▸ TASK MATERIAL
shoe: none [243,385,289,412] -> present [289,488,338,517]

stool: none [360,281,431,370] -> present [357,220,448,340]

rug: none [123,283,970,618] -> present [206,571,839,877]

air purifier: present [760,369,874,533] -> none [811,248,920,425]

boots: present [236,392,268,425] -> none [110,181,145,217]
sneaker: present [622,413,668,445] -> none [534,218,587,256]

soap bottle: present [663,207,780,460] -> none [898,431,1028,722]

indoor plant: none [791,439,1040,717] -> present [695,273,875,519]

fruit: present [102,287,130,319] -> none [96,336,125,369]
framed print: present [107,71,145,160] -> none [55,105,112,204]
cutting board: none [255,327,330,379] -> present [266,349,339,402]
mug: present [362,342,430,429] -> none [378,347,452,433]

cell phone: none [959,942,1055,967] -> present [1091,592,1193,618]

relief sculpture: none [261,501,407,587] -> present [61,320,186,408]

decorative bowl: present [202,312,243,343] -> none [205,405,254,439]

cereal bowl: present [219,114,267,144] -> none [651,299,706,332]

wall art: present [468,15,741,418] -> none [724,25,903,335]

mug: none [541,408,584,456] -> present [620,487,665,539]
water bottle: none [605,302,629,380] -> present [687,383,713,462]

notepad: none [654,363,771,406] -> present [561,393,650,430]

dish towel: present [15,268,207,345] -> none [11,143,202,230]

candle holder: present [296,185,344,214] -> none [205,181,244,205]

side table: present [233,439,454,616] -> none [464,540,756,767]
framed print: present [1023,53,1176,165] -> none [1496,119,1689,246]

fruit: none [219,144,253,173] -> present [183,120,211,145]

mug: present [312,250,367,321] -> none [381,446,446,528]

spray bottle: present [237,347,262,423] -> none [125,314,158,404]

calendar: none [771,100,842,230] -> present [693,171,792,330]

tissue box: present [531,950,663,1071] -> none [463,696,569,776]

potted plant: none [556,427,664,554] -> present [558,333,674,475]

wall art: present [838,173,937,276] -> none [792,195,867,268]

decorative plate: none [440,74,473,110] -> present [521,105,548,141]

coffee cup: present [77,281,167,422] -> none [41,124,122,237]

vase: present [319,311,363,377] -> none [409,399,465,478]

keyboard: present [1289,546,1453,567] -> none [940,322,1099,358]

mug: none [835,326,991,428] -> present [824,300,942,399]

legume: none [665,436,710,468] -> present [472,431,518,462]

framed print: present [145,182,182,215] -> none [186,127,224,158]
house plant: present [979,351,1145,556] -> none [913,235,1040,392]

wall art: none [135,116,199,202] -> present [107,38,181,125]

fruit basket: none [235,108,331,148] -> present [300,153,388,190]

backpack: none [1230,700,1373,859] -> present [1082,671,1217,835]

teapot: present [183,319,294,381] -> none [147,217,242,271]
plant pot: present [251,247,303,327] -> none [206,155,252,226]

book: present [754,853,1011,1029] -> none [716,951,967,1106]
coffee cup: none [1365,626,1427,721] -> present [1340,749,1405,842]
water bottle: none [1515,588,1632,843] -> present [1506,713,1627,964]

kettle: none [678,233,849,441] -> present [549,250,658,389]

▸ BRIEF
Once the line containing "framed print: present [1023,53,1176,165]" is found in the listing above, set down that line and every line after it, exactly.

▸ ANSWER SPACE
framed print: present [1023,53,1176,165] -> none [1496,119,1689,246]

fruit: none [219,144,253,173] -> present [183,120,211,145]

mug: present [312,250,367,321] -> none [381,446,446,528]

spray bottle: present [237,347,262,423] -> none [125,314,158,404]

calendar: none [771,100,842,230] -> present [693,171,792,330]

tissue box: present [531,950,663,1071] -> none [463,696,569,776]

potted plant: none [556,427,664,554] -> present [558,333,674,475]

wall art: present [838,173,937,276] -> none [792,195,867,268]

decorative plate: none [440,74,473,110] -> present [521,105,548,141]

coffee cup: present [77,281,167,422] -> none [41,124,122,237]

vase: present [319,311,363,377] -> none [409,399,465,478]

keyboard: present [1289,546,1453,567] -> none [940,322,1099,358]

mug: none [835,326,991,428] -> present [824,300,942,399]

legume: none [665,436,710,468] -> present [472,431,518,462]

framed print: present [145,182,182,215] -> none [186,127,224,158]
house plant: present [979,351,1145,556] -> none [913,235,1040,392]

wall art: none [135,116,199,202] -> present [107,38,181,125]

fruit basket: none [235,108,331,148] -> present [300,153,388,190]

backpack: none [1230,700,1373,859] -> present [1082,671,1217,835]

teapot: present [183,319,294,381] -> none [147,217,242,271]
plant pot: present [251,247,303,327] -> none [206,155,252,226]

book: present [754,853,1011,1029] -> none [716,951,967,1106]
coffee cup: none [1365,626,1427,721] -> present [1340,749,1405,842]
water bottle: none [1515,588,1632,843] -> present [1506,713,1627,964]

kettle: none [678,233,849,441] -> present [549,250,658,389]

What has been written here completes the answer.